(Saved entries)
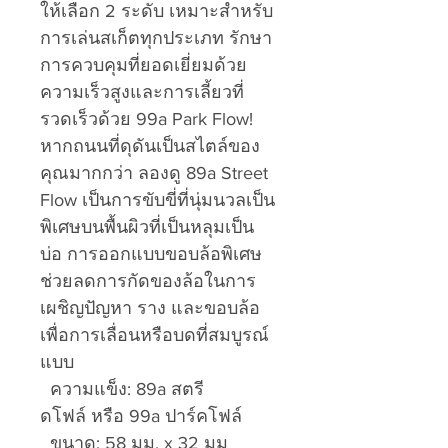
ให้เลือก 2 ระดับ เหมาะสำหรับ
การเล่นสเก็ตทุกประเภท รักษา
การควบคุมที่ยอดเยี่ยมด้วย
ความเร็วสูงและการเลี้ยวที่
รวดเร็วด้วย 99a Park Flow!
หากถนนที่ดุดันเป็นสไตล์ของ
คุณมากกว่า ลองดู 89a Street
Flow เป็นการขับขี่ที่นุ่มนวลเป็น
พิเศษบนพื้นผิวที่เป็นหลุมเป็น
บ่อ การออกแบบขอบล้อพิเศษ
ช่วยลดการกัดของล้อในการ
เผชิญปัญหา ราง และขอบล้อ
เพื่อการเลื่อนหรือบดที่สมบูรณ์
แบบ
ความแข็ง: 89a สตรี
ดโฟล์ หรือ 99a ปาร์คโฟล์
ขนาด: 58 มม. x 32 มม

§ **What this task involves**
From the records, pull out every line that contains the string "Flow". Treat uppercase and lowercase letters as different.

§ **Response**
รวดเร็วด้วย 99a Park Flow!
Flow เป็นการขับขี่ที่นุ่มนวลเป็น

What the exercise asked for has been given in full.